Bounding box prediction data
-- -- --

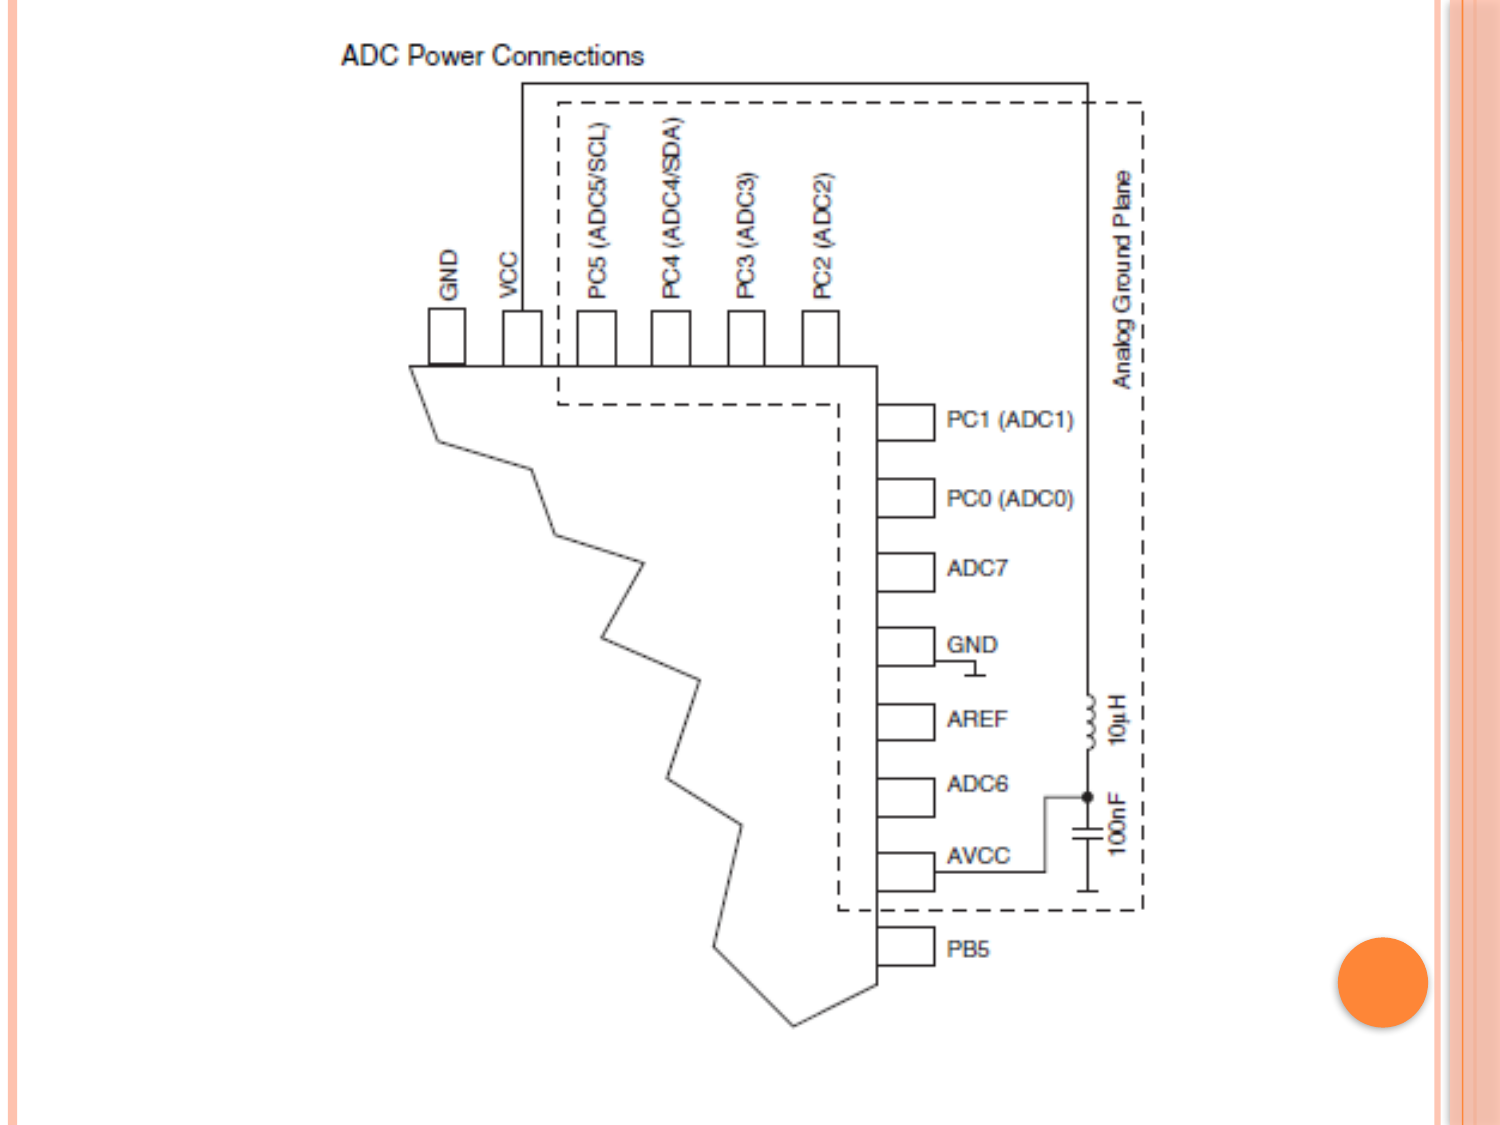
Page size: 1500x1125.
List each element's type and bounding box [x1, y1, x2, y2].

list [327, 34, 1208, 1049]
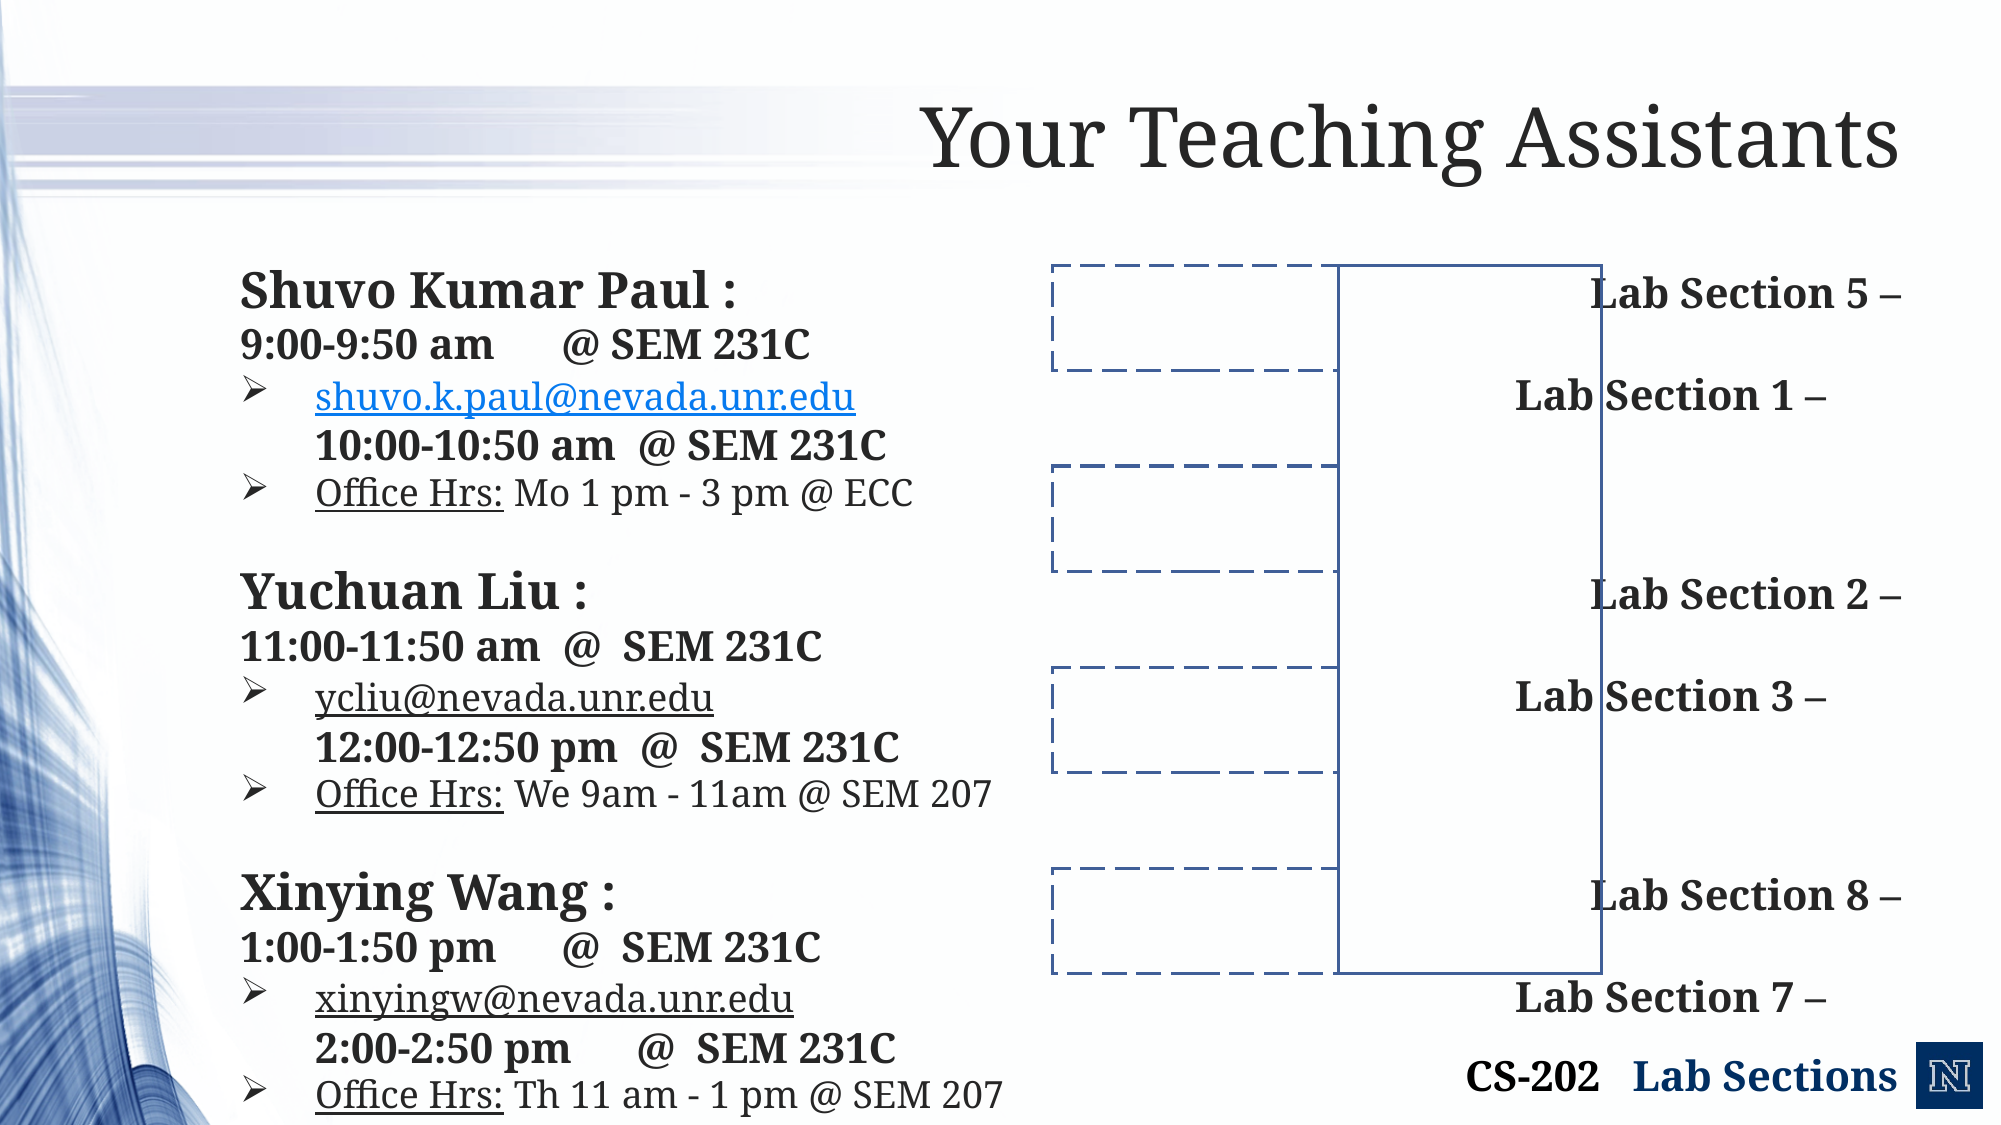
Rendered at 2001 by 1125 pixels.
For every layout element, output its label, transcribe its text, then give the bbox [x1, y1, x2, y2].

text_box [1052, 666, 1340, 773]
text_box [1052, 465, 1340, 572]
text_box [1052, 867, 1340, 974]
text_box [1052, 265, 1340, 372]
text_box [1338, 265, 1603, 974]
text_box CS-202 Lab Sections [1423, 1042, 1916, 1108]
text_box Your Teaching Assistants [159, 85, 1917, 192]
text_box Shuvo Kumar Paul : Lab Section 5 – 9:00-9:50 am @ SEM 231C shuvo.k.paul@nevada.unr.edu Lab Section 1 – 10:00-10:50 am @ SEM 231C Office Hrs: Mo 1 pm - 3 pm @ ECC Yuchuan Liu : Lab Section 2 – 11:00-11:50 am @ SEM 231C ycliu@nevada.unr.edu Lab Section 3 – 12:00-12:50 pm @ SEM 231C Office Hrs: We 9am - 11am @ SEM 207 Xinying Wang : Lab Section 8 – 1:00-1:50 pm @ SEM 231C xinyingw@nevada.unr.edu Lab Section 7 – 2:00-2:50 pm @ SEM 231C Office Hrs: Th 11 am - 1 pm @ SEM 207 Hemanta Sapkota : Lab Section 6 – 6:00-6:50 pm @ SEM 231C hsapkota@nevada.unr.edu Lab Section 4 – 7:00-7:50 pm @ SEM 231C Office Hrs: Th 11am - 12 pm @ SEM 342D 1:30 pm - 2:30 pm @ SEM 342D [225, 210, 1940, 1043]
picture [0, 0, 2001, 1125]
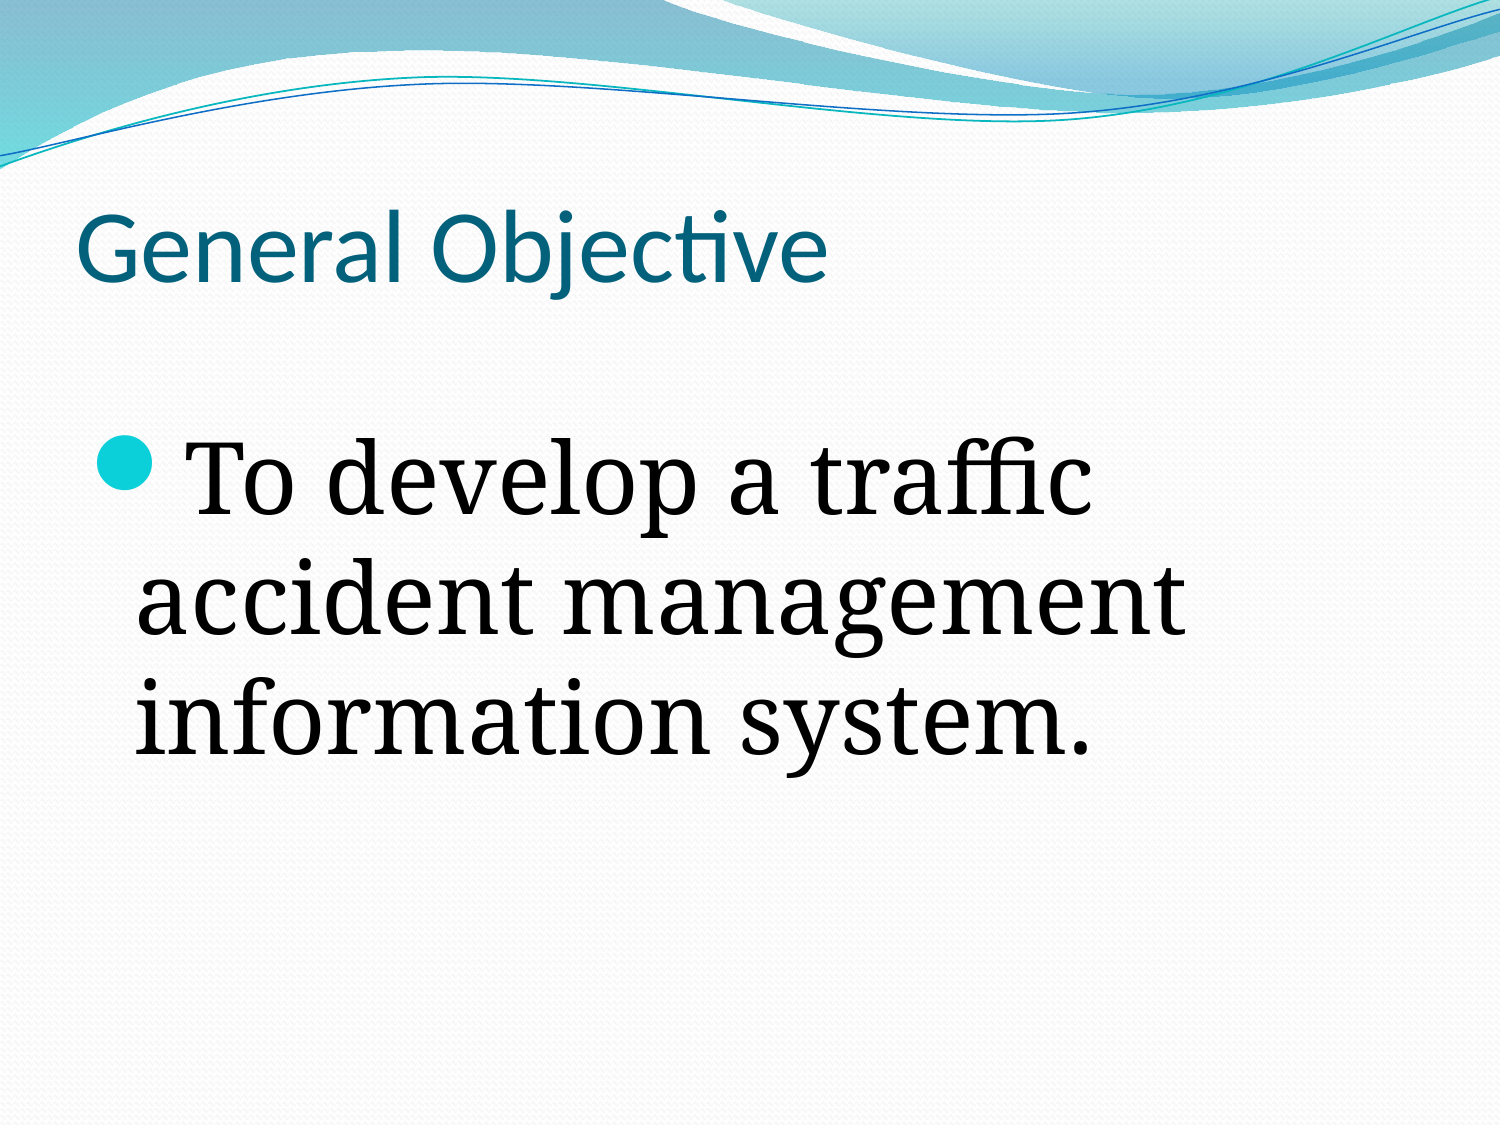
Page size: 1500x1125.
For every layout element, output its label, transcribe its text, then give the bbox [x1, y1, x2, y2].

list To develop a traffic accident management information system. [75, 317, 1425, 1038]
title General Objective [75, 115, 1425, 303]
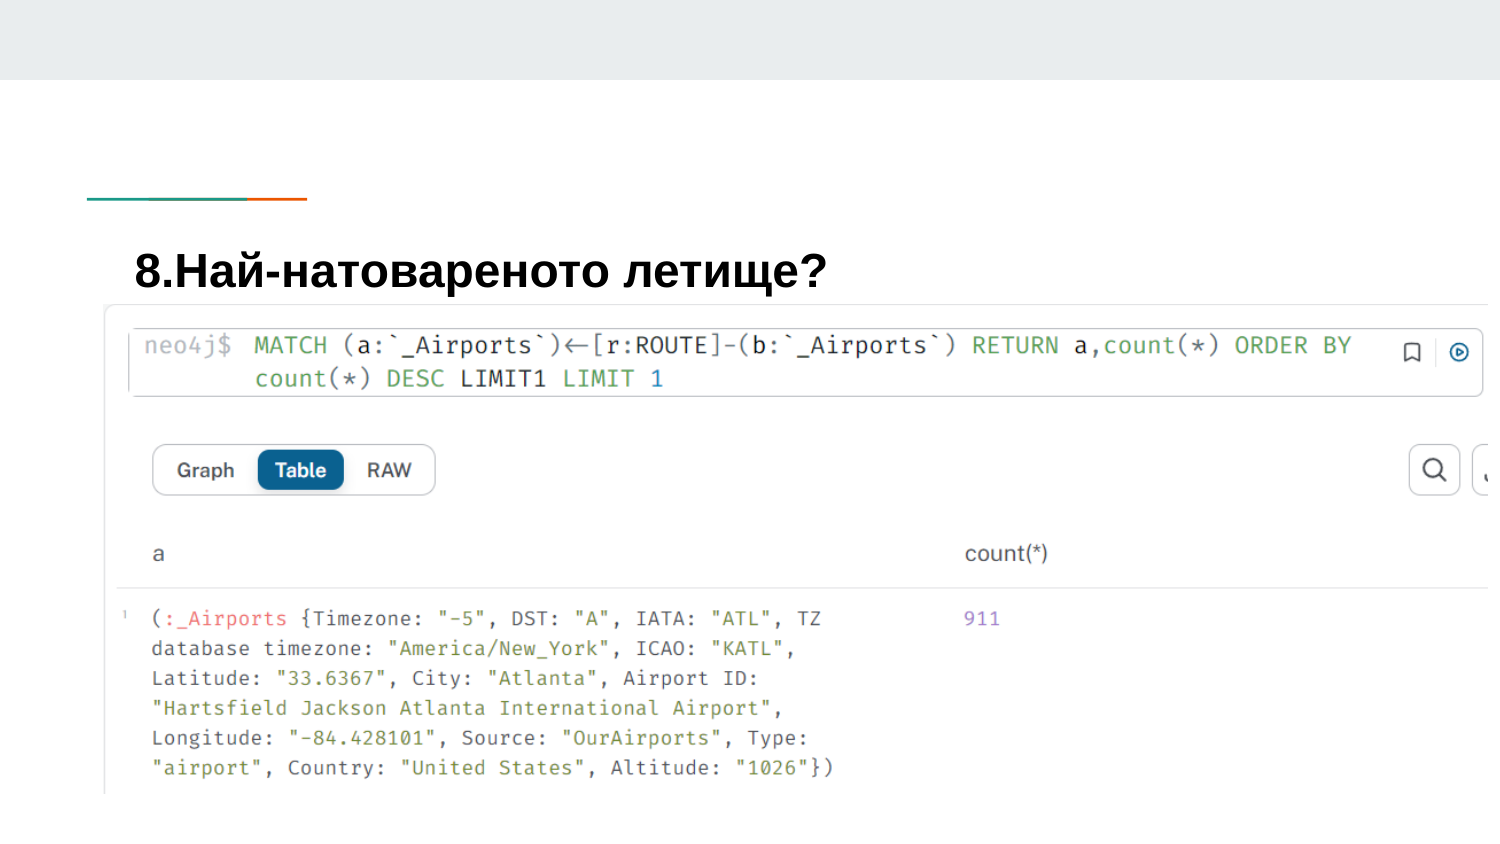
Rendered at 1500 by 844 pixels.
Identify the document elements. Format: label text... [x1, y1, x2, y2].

title 8.Най-натовареното летище? [119, 216, 1381, 302]
picture [103, 303, 1489, 794]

-- -- --

Work to be completed
Word for word, copy all the entries above, but with no pictures.

The answer
Page size: 1500x1125.
List each element's type and bounding box [x1, y1, x2, y2].

list [327, 34, 1208, 1049]
Rendered at 2001 by 1125 pixels.
For every layout element, output its label, transcribe its text, then give the bbox [x1, y1, x2, y2].

text_box [1052, 666, 1340, 773]
text_box [1052, 465, 1340, 572]
text_box [1052, 867, 1340, 974]
text_box [1052, 265, 1340, 372]
text_box [1338, 265, 1603, 974]
text_box CS-202 Lab Sections [1423, 1042, 1916, 1108]
text_box Your Teaching Assistants [159, 85, 1917, 192]
text_box Shuvo Kumar Paul : Lab Section 5 – 9:00-9:50 am @ SEM 231C shuvo.k.paul@nevada.unr.edu Lab Section 1 – 10:00-10:50 am @ SEM 231C Office Hrs: Mo 1 pm - 3 pm @ ECC Yuchuan Liu : Lab Section 2 – 11:00-11:50 am @ SEM 231C ycliu@nevada.unr.edu Lab Section 3 – 12:00-12:50 pm @ SEM 231C Office Hrs: We 9am - 11am @ SEM 207 Xinying Wang : Lab Section 8 – 1:00-1:50 pm @ SEM 231C xinyingw@nevada.unr.edu Lab Section 7 – 2:00-2:50 pm @ SEM 231C Office Hrs: Th 11 am - 1 pm @ SEM 207 Hemanta Sapkota : Lab Section 6 – 6:00-6:50 pm @ SEM 231C hsapkota@nevada.unr.edu Lab Section 4 – 7:00-7:50 pm @ SEM 231C Office Hrs: Th 11am - 12 pm @ SEM 342D 1:30 pm - 2:30 pm @ SEM 342D [225, 210, 1940, 1043]
picture [0, 0, 2001, 1125]
Page size: 1500x1125.
For every layout element, output its label, transcribe its text, then give the bbox [x1, y1, x2, y2].

list To develop a traffic accident management information system. [75, 317, 1425, 1038]
title General Objective [75, 115, 1425, 303]
Rendered at 1500 by 844 pixels.
Identify the document elements. Format: label text... [x1, y1, x2, y2].

title 8.Най-натовареното летище? [119, 216, 1381, 302]
picture [103, 303, 1489, 794]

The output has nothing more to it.